The trick, basically, is that each time we reach the next midpoint, which we know is a parent-to-be, we know that its left subtree is already finished. The other trick is that we are done with a node once it has two children and something pointing to it, even if all of the sub-trees aren't finished. Using this, we can get what I am pretty sure is a linear time solution, as each element is touched only 4 times at most. The problem is that this relies on being given a list that will form a truly balanced binary search tree. There are, in other words, some hidden constraints that may make this solution either much harder to apply, or impossible. For example, if you have an odd number of elements, or if there are a lot of non-unique values, this starts to produce a fairly silly tree.
Considerations:
Render the element unique.
Insert a dummy element at the end if the number of nodes is odd.
Sing longingly for a more naive implementation.
Use a deque to keep the roots of completed subtrees and the midpoints in, instead of mucking around with my second trick.

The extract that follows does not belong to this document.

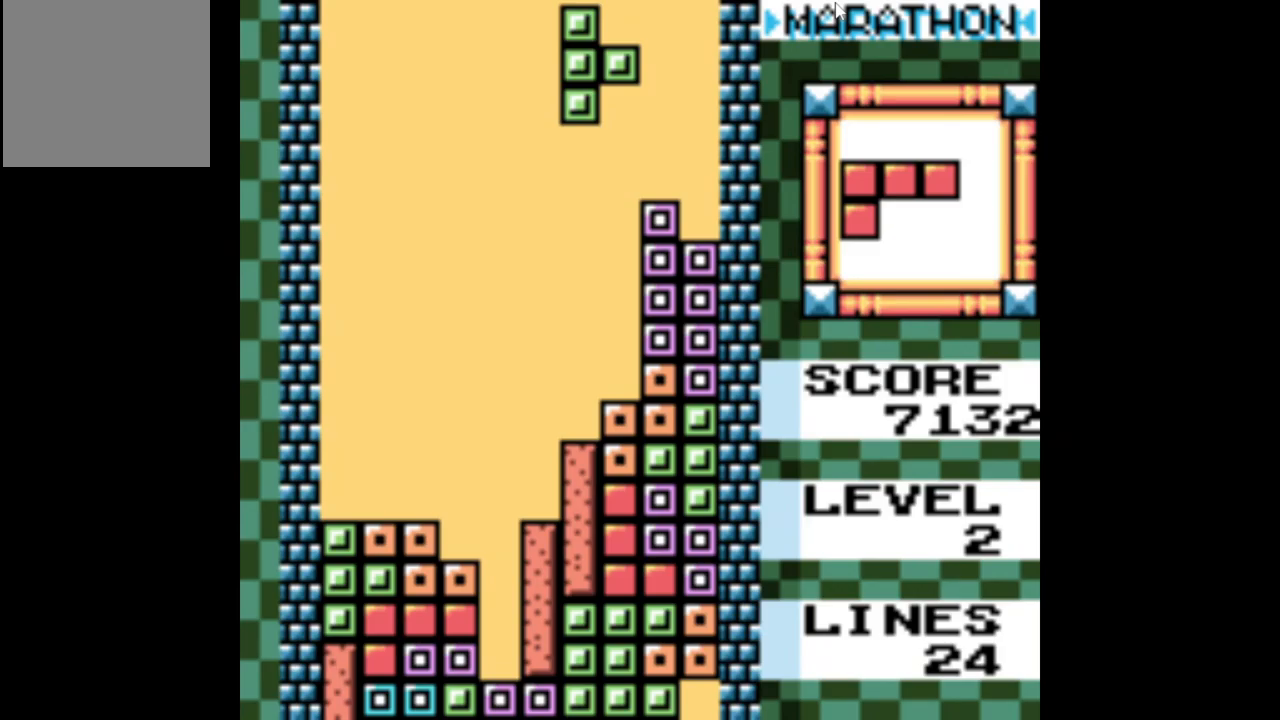
{"buttons": ["DPAD_DOWN"], "events": [[467, "DPAD_DOWN", "down"]]}
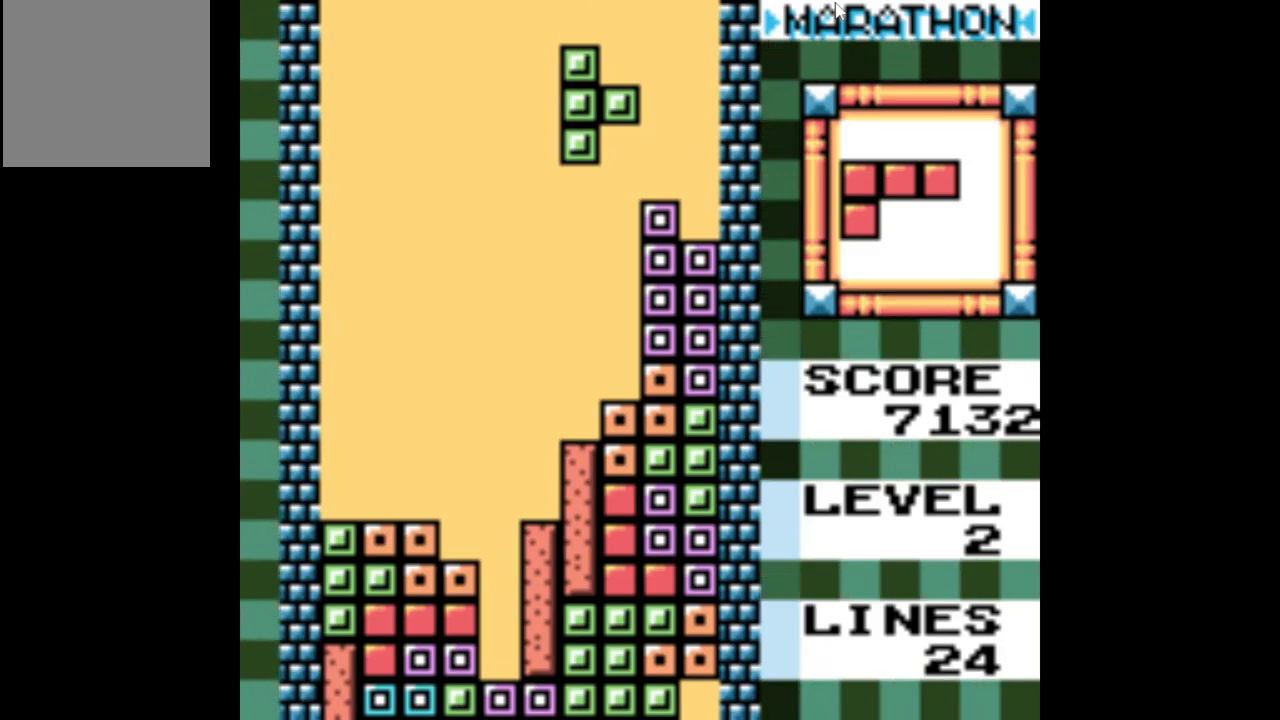
{"buttons": [], "events": [[367, "DPAD_DOWN", "up"]]}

This is a python implementation:
def sll_to_bbst(sll, start, end):
"""Build a balanced binary search tree from sorted linked list.
This assumes that you have a class BinarySearchTree, with properties
'l_child' and 'r_child'.
Params:
sll: sorted linked list, any data structure with 'popleft()' method,
which removes and returns the leftmost element of the list. The
easiest thing to do is to use 'collections.deque' for the sorted
list.
start: int, start index, on initial call set to 0
end: int, on initial call should be set to len(sll)
Returns:
A balanced instance of BinarySearchTree
This is a python implementation of solution found here:
http://leetcode.com/2010/11/convert-sorted-list-to-balanced-binary.html
"""
if start >= end:
return None
middle = (start + end) // 2
l_child = sll_to_bbst(sll, start, middle)
root = BinarySearchTree(sll.popleft())
root.l_child = l_child
root.r_child = sll_to_bbst(sll, middle+1, end)
return root

Instead of the sorted linked list i was asked on a sorted array (doesn't matter though logically, but yes run-time varies) to create a BST of minimal height, following is the code i could get out:
typedef struct Node{
struct Node *left;
int info;
struct Node *right;
}Node_t;
Node_t* Bin(int low, int high) {
Node_t* node = NULL;
int mid = 0;
if(low <= high) {
mid = (low+high)/2;
node = CreateNode(a[mid]);
printf("DEBUG: creating node for %d\n", a[mid]);
if(node->left == NULL) {
node->left = Bin(low, mid-1);
}
if(node->right == NULL) {
node->right = Bin(mid+1, high);
}
return node;
}//if(low <=high)
else {
return NULL;
}
}//Bin(low,high)
Node_t* CreateNode(int info) {
Node_t* node = malloc(sizeof(Node_t));
memset(node, 0, sizeof(Node_t));
node->info = info;
node->left = NULL;
node->right = NULL;
return node;
}//CreateNode(info)
// call function for an array example: 6 7 8 9 10 11 12, it gets you desired
// result
Bin(0,6);
HTH Somebody..

This is the pseudo recursive algorithm that I will suggest.
createTree(treenode *root, linknode *start, linknode *end)
{
if(start == end or start = end->next)
{
return;
}
ptrsingle=start;
ptrdouble=start;
while(ptrdouble != end and ptrdouble->next !=end)
{
ptrsignle=ptrsingle->next;
ptrdouble=ptrdouble->next->next;
}
//ptrsignle will now be at the middle element.
treenode cur_node=Allocatememory;
cur_node->data = ptrsingle->data;
if(root = null)
{
root = cur_node;
}
else
{
if(cur_node->data (less than) root->data)
root->left=cur_node
else
root->right=cur_node
}
createTree(cur_node, start, ptrSingle);
createTree(cur_node, ptrSingle, End);
}
Root = null;
The inital call will be createtree(Root, list, null);
We are doing the recursive building of the tree, but without using the intermediate array.
To get to the middle element every time we are advancing two pointers, one by one element, other by two elements. By the time the second pointer is at the end, the first pointer will be at the middle.
The running time will be o(nlogn). The extra space will be o(logn). Not an efficient solution for a real situation where you can have R-B tree which guarantees nlogn insertion. But good enough for interview.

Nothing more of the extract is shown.